By Kanishkaa Balachandran/The Hindu
I was 16 (going on 17) when I watched my first Test match live from the ground, at least where my memory undoubtedly serves me right. I have the sketchiest of memories of going for a match at the M.A Chidambaram Stadium sometime in the ‘80s, but I was too young and the least bothered to remember the opposition. I was told it was most probably Australia and in later years I took guilty pleasure in boasting that I was at the great Tied Test of 1986. But there never will be any conclusive evidence of my actual ‘debut’ as a spectator, as this was long before the era of the Internet, Facebook statuses, check-ins, Foursquare, and the like.

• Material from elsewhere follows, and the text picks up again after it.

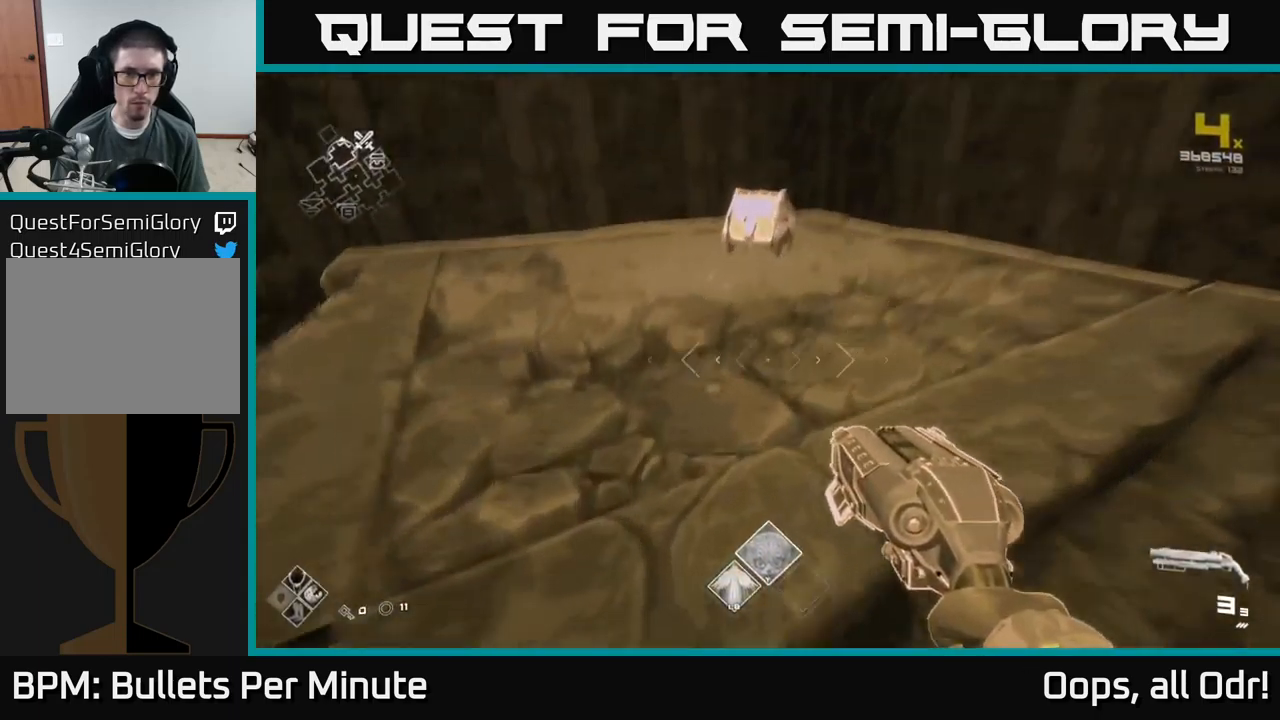
{"buttons": ["X"], "left_stick": "center", "right_stick": "center", "events": [[33, "right_stick", "center"], [417, "X", "down"], [433, "left_stick", "center"]]}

Still, the India-Pakistan Chennai Test of 1999 was certainly not a bad game to get a first taste of live Test action through — particularly the fourth and, as it turned out, final day. Only that I didn’t know I was going to be in attendance until that morning.
It was the last day of January, a Sunday. By a stroke of luck, my mother’s colleague had a spare pass so we dashed down to his apartment in Alwarpet to pick it up before heading to the stadium. The seat was too good to pass up — terrace stand with a great view from behind the deep cover region. With unprecedented security measures in place, it was going to take a while to enter. I had read in the preceding days of fans being turned away because they wore black clothing or anything remotely remonstrative. Mercifully, dark glasses were permitted.
It was a politically charged atmosphere, certain parties determined to sabotage the cricket in protest against the neighboring country. Beset by threats ranging from pitch vandalism to cobras being set upon unsuspecting fans, the security personnel were leaving nothing to chance.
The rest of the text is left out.